Saint John Paul II – first memorial celebration

Today the memorial of Saint John Paul II is celebrated for the first time on the Roman Calendar. On this day in 1978 he began his ministry as the Pope, the universal Pastor of the Church. I take this opportunity to provide a to a marvelous talk given by University of St Thomas faculty, emeritus, Rev. Janusz A. Ihnatowicz, on the Sanctity of John Paul II , found on the website of the John Paul II Forum.
His many deeds and writings are too numerous to recount; and today we celebrate his holiness of life. A passage from Raissa Maritain’s book, Notes on the Lord’s Prayer, strike me as particularly apt for the life of Saint John Paul II. In discussing the third petition, “Thy Will be Done,” Ms. Maritain writes the following:

 

One might say that in passing from one stage to the other the petition becomes more intimate and goes in a deeper way to God’s own good. May
honor and witness the rendered to His holiness. May His reign come to all men,
and that kingdom where His very divinity is participated in by created minds.
May the superabounding Love which is one with His Being, may the desire of
His heart, may His will find accomplishment without obstacle in the world of
men as in the world of the blessed in heaven.
The third petition is a prayer of loving acceptance, which
means most often a prayer of abandonment of self and of submission in the midst
of crushing trials and ruin, a prayer of prostration in order to participate in
the humiliation of the Savior. But it is also, and even more, a prayer of
exaltation, zeal and fiery desire, an insatiable prayer, inflamed by Love, a
prayer which makes us enter into the primeval desires of God and of his
incarnate Son, and which claims for the glory of the Father that which will
never be fully realized here below and cannot be, but which must be asked for
with all the more fervor and perseverance and which will be accomplished at the
end of ends and in so much more beautiful a manner that every created mind
among the saved will be in raptures with it.    Notes on the Lords
Prayer
(New York, 1964) pp. 69-70

Consider how the life of John Paul II always gave honor and witness to the Holy Name of God (“Hallowed be Thy Name”); he allowed God to reign in his mind and heart and shared those marvelous fruits with the whole Church and the whole world in his priestly ministry and especially in his teaching. (“Thy Kingdom come”) His encyclicals are nothing less than an extended discourse on the Kingdom of God, from the Trinitarian Life of God to the life and mission of the Church and renewal of man and society through the mysterious leaven of the Kingdom. He superabounded with the Love of God and gave himself daily in seeking to further accomplish the work of Jesus Christ (“Thy Will be Done”).  He abandoned himself to God, from his youth with the “Totus Tuus” and the war time sacrifices, throughout his whole life, but especially in suffering the assassination wound, the various illnesses, and at the debilitation at the end of his life, when he, the great actor and spokesman for God, could no longer utter a sound. He participated in the humiliation of the Savior; and yet how much did he pray with exaltation in the Holy Spirit, inflamed by love; how deeply he entered into the Mystery of the Redeemer of Man (Gaudium et Spes §22). And now he is with the Blessed in heaven, in the rapture of the Beauty of God.
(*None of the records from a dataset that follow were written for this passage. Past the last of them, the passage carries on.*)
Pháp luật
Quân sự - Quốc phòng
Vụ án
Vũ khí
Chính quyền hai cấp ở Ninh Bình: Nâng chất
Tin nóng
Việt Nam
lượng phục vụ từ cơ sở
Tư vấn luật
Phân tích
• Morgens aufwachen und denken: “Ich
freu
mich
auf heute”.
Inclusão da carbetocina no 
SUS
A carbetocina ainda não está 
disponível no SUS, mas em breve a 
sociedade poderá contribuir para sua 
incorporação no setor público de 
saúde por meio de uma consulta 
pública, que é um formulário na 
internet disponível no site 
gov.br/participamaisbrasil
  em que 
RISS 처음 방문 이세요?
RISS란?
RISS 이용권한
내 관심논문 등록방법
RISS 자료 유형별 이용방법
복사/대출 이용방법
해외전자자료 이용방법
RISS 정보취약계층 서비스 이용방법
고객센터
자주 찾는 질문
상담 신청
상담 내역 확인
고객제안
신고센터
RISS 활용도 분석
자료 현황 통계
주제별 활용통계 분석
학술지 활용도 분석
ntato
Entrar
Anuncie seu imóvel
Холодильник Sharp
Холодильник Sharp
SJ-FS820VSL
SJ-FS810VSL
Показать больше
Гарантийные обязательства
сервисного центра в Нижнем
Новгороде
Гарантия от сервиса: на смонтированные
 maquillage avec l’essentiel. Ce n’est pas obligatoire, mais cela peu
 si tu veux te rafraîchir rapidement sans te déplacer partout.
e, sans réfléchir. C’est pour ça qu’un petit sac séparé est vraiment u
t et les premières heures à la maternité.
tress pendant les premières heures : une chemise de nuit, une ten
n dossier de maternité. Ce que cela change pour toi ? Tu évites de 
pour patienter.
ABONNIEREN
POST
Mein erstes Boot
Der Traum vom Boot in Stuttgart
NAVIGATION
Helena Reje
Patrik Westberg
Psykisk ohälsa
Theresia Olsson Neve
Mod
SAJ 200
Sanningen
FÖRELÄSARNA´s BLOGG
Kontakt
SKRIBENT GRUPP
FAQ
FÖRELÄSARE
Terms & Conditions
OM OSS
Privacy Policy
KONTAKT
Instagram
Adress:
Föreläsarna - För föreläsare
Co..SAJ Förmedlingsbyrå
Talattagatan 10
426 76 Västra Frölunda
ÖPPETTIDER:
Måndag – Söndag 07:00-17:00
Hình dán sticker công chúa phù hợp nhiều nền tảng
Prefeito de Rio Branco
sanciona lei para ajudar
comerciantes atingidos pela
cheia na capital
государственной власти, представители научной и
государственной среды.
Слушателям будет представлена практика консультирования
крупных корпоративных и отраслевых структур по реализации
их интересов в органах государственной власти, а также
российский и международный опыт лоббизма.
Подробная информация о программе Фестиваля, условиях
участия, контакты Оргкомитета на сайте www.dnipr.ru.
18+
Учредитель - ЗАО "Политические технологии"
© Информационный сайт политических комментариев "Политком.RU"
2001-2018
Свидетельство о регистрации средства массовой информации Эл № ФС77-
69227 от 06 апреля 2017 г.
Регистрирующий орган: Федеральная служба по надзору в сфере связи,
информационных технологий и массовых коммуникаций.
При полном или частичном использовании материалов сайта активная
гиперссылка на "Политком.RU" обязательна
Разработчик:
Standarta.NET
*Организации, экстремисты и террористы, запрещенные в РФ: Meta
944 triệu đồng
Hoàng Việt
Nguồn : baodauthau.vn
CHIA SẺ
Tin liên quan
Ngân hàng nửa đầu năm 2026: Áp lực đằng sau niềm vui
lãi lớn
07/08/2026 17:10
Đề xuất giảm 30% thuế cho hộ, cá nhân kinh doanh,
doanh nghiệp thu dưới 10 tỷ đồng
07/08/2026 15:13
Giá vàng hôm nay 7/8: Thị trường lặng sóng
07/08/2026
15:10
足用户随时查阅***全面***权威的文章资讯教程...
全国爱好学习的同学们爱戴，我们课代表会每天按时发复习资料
We thank God for his presence among us and dedicate ourselves to deepening our awareness of faith and reforming our lives to reflect the visage of Jesus Christ.

1 Comment
  1. Today's Magnificat has a nice piece by Father Stan Fortuna, which quotes some passages from Saint John Paul II on Love. One is a reply to the perennial question of why God's universe contains suffering:

    "suffering is present in the world in order to release love, in order to give birth to works of love towards neighbor, in order to transform the whole of human civilization into a civilization of love."